# Page text:
The initiator used for polymerization can be suitably selected among heretofore known polymerization initiators according to the type of polymerization method. For example, one or two or more species of azo polymerization initiators such as 2,2′-azobisisobutyronitrile (AIBN) can be preferably used. Other examples of the polymerization initiator include persulfates such as potassium persulfate; peroxide initiators such as benzoyl peroxide and hydrogen peroxide; substituted ethane initiators such as phenyl-substituted ethane; and aromatic carbonyl compounds. Still other examples of the polymerization initiator include redox type initiators based on a combination of a peroxide and a reducing agent. Such polymerization initiators can be used singly as one species or in a combination of two or more species. The polymerization initiator can be used in a typical amount, for example, about 0.005 part to 1 part by weight (typically, about 0.01 part to 1 part by weight) to 100 parts by weight of the monomers.
The solution polymerization yields a polymerization reaction mixture as a solution of acrylic polymer in an organic solvent. The PSA layer in the art disclosed herein may be formed from a PSA composition comprising the polymerization reaction mixture or an acrylic polymer solution obtained by subjecting the reaction mixture to a suitable work-up. For the acrylic polymer solution, the polymerization reaction mixture can be used after adjusted to suitable viscosity and/or concentration as necessary. Alternatively, an acrylic polymer can be synthesized by a polymerization method other than solution polymerization, such as emulsion polymerization, photopolymerization, bulk polymerization, etc., and an acrylic polymer solution prepared by dissolving the acrylic polymer in an organic solvent can be used as well.

Stored items
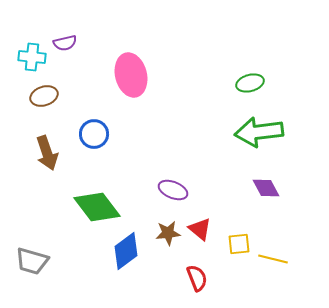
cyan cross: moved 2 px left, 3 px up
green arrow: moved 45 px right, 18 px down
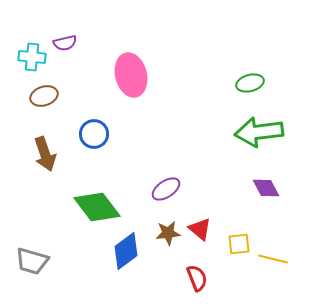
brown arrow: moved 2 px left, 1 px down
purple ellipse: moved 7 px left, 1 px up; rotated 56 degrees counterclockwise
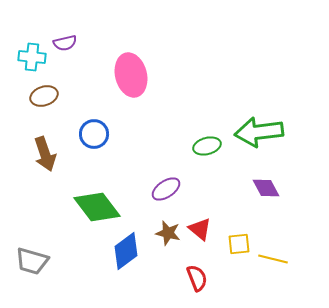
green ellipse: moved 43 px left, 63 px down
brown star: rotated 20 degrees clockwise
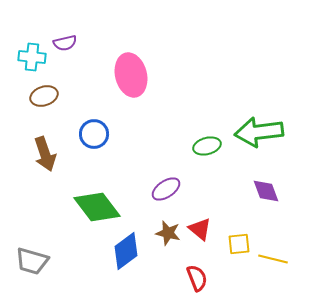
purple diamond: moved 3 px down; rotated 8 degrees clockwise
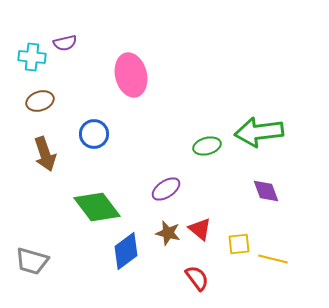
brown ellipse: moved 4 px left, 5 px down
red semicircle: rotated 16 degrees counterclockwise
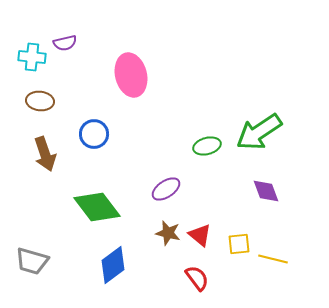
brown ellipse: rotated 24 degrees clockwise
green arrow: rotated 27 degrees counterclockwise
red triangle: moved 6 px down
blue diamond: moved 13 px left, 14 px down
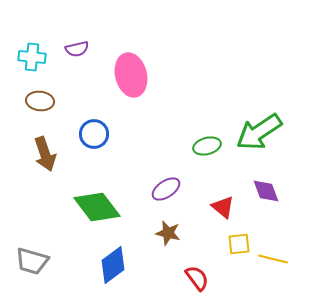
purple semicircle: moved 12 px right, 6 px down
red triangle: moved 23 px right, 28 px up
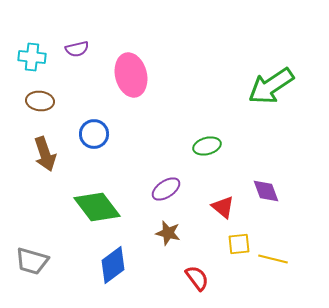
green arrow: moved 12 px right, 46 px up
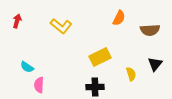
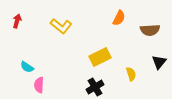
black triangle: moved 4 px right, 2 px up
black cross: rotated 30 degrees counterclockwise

# Given task 1:
Pull every line out of the shape sequence records, word for word, and leave the picture lines out.
# Given task 2:
Extend the passage on preparing acrylic polymer solutions from the point where it stops.

# Written answer 1:
cyan cross: moved 2 px left, 3 px up
green arrow: moved 45 px right, 18 px down
brown arrow: moved 2 px left, 1 px down
purple ellipse: moved 7 px left, 1 px up; rotated 56 degrees counterclockwise
green ellipse: moved 43 px left, 63 px down
brown star: rotated 20 degrees clockwise
purple diamond: moved 3 px down; rotated 8 degrees clockwise
brown ellipse: moved 4 px left, 5 px down
red semicircle: rotated 16 degrees counterclockwise
brown ellipse: rotated 24 degrees clockwise
green arrow: rotated 27 degrees counterclockwise
red triangle: moved 6 px down
blue diamond: moved 13 px left, 14 px down
purple semicircle: moved 12 px right, 6 px down
red triangle: moved 23 px right, 28 px up
green arrow: moved 12 px right, 46 px up
black triangle: moved 4 px right, 2 px up
black cross: rotated 30 degrees counterclockwise

# Written answer 2:
The weight average molecular weight (Mw) of the base polymer (preferably acrylic polymer) in the art disclosed herein is not particularly limited, and may be, for example, in the range of about 10×104 to 500×104. From the standpoint of the adhesive properties, the Mw of the base polymer is in the range of about 30×104 to 200×104 (more preferably, about 45×104 to 150×104, typically about 65×104 to 130×104). Here, Mw refers to a value obtained based on polystyrene standards by gel permeation chromatography (GPC). As the GPC apparatus, for example, model name “HLC-8320 GPC” (column: TSK gel GMH-H (S), available from Tosoh Corporation) can be used.
The PSA layer can include a colorant. By this, the light transmission (light-blocking properties) of the PSA sheet can be adjusted. As the colorant, various materials can be used that can attenuate the light advancing inside the PSA layer by absorption. The colorant may have a color of, for instance, black, gray, red, blue, yellow, green, yellow-green, orange and purple. The PSA layer may include the colorant typically dispersed (possibly dissolved) in the components of the PSA layer. As the colorant, among heretofore known pigments and dyes, one, two or more species of materials capable of decreasing the total light transmittance can be used. The pigments include inorganic and organic pigments. Examples of the dyes include azo-based dyes, anthraquinone, quinophthalone, styryl, diphenylmethane, triphenylmethane, oxazine, triazine, xanthan, methane, azomethine, acridine, and diazine. The colorants can be used singly as one species or in a suitable combination of two or more species.
A black colorant can be preferably used because it allows efficient adjustment to the light-blocking properties in a small amount. Specific examples of the black colorant include carbon black, graphite, aniline black, perylene black, cyanine black, activated carbon, molybdenum disulfide, chromium complexes, and anthraquinone-based colorants. For the black colorant, solely one species or a suitable combination of two or more species can be used.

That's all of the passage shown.